Tarefa A —
Segundo o trecho apresentado, que tipo de conquista é a Constituição de 1988?

Trecho apresentado —
^^^^^^^^^^^^^^^^

Quando a Lei Antiterrorismo for utilizada contra manifestações populares, quando filhos forem afastados das mães porque são negras e quilombolas, vamos defender pura e simplesmente a legalidade? Ou certo “Estado de Direito”, entendido como “a aplicação imparcial das leis”? Não estou sugerindo, de modo algum, menosprezar o direito positivo; estou propondo disputar o espaço que confere legitimidade às leis, às interpretações e às decisões jurídicas.

É nessa medida que defender a Constituição de 1988 é defender o direito positivo vigente sobretudo porque esta Constituição é uma conquista social substancialmente progressista. Nem toda Constituição é imediatamente boa ou justa de um ponto de vista político e social. É somente este ponto de vista que pode fornecer legitimidade aos processos institucionais. A disputa política não se dá em esfera pública igualitária, mas nos enfrentamentos por narrativas próprias e nos enfrentamentos práticos organizados, como ocupações e manifestações de rua.

Assim, creio que a tarefa crítica da esquerda seja hoje, sobretudo, explicitar a posição política que cada decisão implica. Não podemos sacralizar o direito positivo, como se a aplicação das normas ou os procedimentos pudessem ser “puros”, independentes de narrativas e de perspectivas políticas e morais. Não se pode simplesmente defender a legalidade por ela mesma, mas disputar o sentido e, com isso, o conteúdo do sistema legal. Por exemplo, cabe à esquerda mostrar que a ilegalidade do processo de impeachment atual está na ligação entre as leis que regulamentam a gestão orçamentária e a possibilidade de interromper mandato: essa ligação não está prevista constitucionalmente. Vincular gestão e crime de responsabilidade é forçar a lei e a Constituição em sentido hipócrita e ilegítimo. É golpe.

^^^^^^^^^^^^^^^^

Registros fornecidos —

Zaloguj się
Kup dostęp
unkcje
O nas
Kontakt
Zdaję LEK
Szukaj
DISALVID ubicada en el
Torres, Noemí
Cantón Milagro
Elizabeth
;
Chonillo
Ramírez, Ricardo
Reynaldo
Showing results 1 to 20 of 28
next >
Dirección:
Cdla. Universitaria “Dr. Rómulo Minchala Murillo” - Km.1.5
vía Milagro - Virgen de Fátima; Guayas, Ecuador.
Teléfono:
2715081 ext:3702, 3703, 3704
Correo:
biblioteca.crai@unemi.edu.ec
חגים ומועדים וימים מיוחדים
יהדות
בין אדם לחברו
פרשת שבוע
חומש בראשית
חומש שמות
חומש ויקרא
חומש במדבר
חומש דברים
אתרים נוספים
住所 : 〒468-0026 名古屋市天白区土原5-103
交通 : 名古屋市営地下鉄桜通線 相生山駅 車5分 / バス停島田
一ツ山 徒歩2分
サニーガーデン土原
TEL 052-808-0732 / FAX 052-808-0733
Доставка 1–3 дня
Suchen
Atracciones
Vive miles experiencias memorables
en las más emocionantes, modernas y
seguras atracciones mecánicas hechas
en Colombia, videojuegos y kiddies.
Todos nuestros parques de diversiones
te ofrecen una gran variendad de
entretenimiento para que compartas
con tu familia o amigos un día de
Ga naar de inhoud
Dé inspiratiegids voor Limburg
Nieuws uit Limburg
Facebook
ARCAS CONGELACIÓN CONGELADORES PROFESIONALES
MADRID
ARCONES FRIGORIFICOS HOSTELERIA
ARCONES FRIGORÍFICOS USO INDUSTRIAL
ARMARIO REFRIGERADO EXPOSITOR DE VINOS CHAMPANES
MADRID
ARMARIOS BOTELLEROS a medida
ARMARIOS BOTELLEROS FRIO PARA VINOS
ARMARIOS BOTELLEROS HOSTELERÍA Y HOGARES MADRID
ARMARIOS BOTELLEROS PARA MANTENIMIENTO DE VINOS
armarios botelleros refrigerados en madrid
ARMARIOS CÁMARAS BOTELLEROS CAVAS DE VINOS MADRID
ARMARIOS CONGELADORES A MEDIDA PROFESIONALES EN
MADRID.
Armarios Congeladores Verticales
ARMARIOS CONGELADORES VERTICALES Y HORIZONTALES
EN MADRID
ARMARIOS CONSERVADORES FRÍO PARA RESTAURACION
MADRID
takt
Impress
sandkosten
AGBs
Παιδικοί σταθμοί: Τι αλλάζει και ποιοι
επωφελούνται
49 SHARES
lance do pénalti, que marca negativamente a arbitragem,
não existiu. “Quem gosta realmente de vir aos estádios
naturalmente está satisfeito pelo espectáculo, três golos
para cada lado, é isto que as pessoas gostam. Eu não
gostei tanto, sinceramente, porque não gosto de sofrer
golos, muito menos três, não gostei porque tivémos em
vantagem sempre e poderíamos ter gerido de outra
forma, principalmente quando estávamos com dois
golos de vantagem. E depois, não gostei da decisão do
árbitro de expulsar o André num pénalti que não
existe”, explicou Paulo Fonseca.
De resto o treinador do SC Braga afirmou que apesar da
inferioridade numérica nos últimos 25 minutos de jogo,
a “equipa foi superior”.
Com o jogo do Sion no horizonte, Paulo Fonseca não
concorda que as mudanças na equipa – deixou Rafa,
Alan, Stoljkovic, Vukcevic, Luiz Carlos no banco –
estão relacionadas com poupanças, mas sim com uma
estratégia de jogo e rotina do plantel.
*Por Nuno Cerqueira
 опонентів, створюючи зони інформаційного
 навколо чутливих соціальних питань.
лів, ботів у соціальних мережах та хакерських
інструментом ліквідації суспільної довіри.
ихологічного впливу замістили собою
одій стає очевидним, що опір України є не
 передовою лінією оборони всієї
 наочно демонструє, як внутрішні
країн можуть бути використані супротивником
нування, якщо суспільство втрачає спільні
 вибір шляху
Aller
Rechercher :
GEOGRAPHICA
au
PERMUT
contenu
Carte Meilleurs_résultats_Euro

^^^^^^^^^^^^^^^^

Tarefa B —
Liste todas as linhas dos registros que contêm a palavra "golos", diferenciando maiúsculas de minúsculas.

Resposta A —
Uma conquista social substancialmente progressista.

Resposta B —
naturalmente está satisfeito pelo espectáculo, três golos
golos, muito menos três, não gostei porque tivémos em
golos de vantagem. E depois, não gostei da decisão do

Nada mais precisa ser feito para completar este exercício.